Short Period Model Helical Undulator for the ILC - Design and Demonstration

Period of Performance: 01/01/2011 - 12/31/2011


Phase 2 SBIR

Recipient Firm

Hyper Tech Research, Inc.
539 Industrial Mile Rd Array
Columbus, OH 43228
Principal Investigator
Firm POC


The goal of this research is the design and construction of short-period helical undulators for the International Linear Collider (ILC) thereby addressing a specified accelerator-technology requirement. The positron supply for the ILC will be generated by shining a 285 kW beam of 10 MeV photons onto a metallic target. The photons themselves are to be generated from a series of 100 2-m-long short-period double-helical undulator units energized by a 150 GeV electron beam. We will develop a special Nb3Sn insulated strand for the winding of the undulator.
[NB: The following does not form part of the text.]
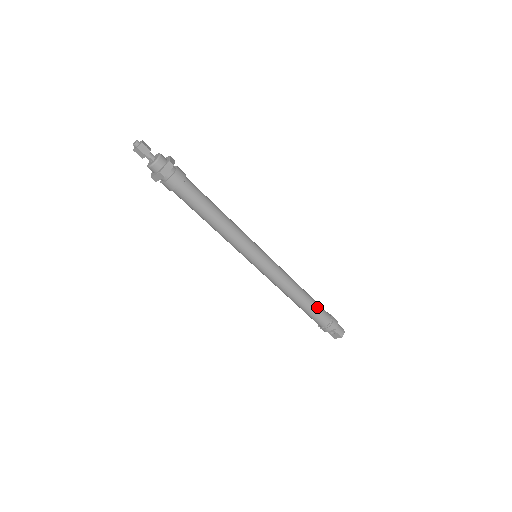
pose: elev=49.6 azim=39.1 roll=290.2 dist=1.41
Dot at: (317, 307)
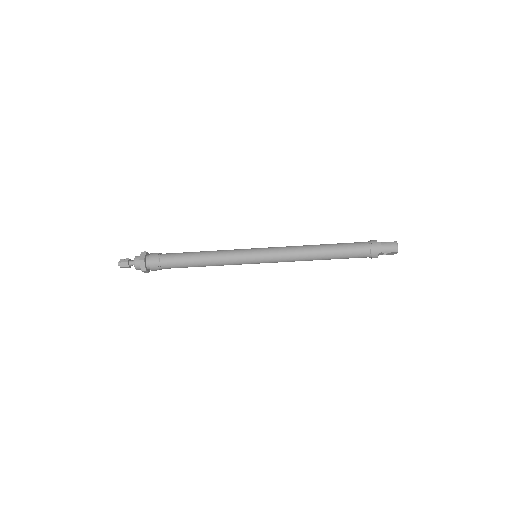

A three-stage R & amp;D program is planned in which: (1) superconducting strand is developed and manufactured, (2) Based on the FEM modeled design from Phase I, a 12 mm period undulator will be wound on armatures with optimized designs and tested, (3) FEM modeling will be used to optimize the geometry design of the armature, recommendations will be made for the design and construction of undulators with shorter periods. , (4) The designs and construction of undulators with shorter periods, 12 mm, 11.5mm, 11 m and 10 mm, will be wound and tested. An innovative tube-type Nb3Sn conductor intended for stable operation at 4 K in the field range below 4 T has been developed and insulated, and 14 mm period undulator was made and tested successfully. The overall Phase-I successful experience will provide a basis for the full FEM modeling, designing, and testing of shorter period helical undulator to be wound from fine-filament, stable, Nb3Sn strand. Commercial Applications and Other Benefits: The strand manufacturing and coil design/winding experience developed under this program will have wide ranging benefits. Tube-type Nb3Sn strand, characterized by its flux-jump stability at low fields and low persistent-current magnetization will find many accelerator applications. It will benefit the winding of: (i) light-source wiggler and undulator magnets in general, (ii) hadron-collider dipoles. Furthermore, undulators developed under the program will facilitate the upgrading of synchrotron light sources worldwide.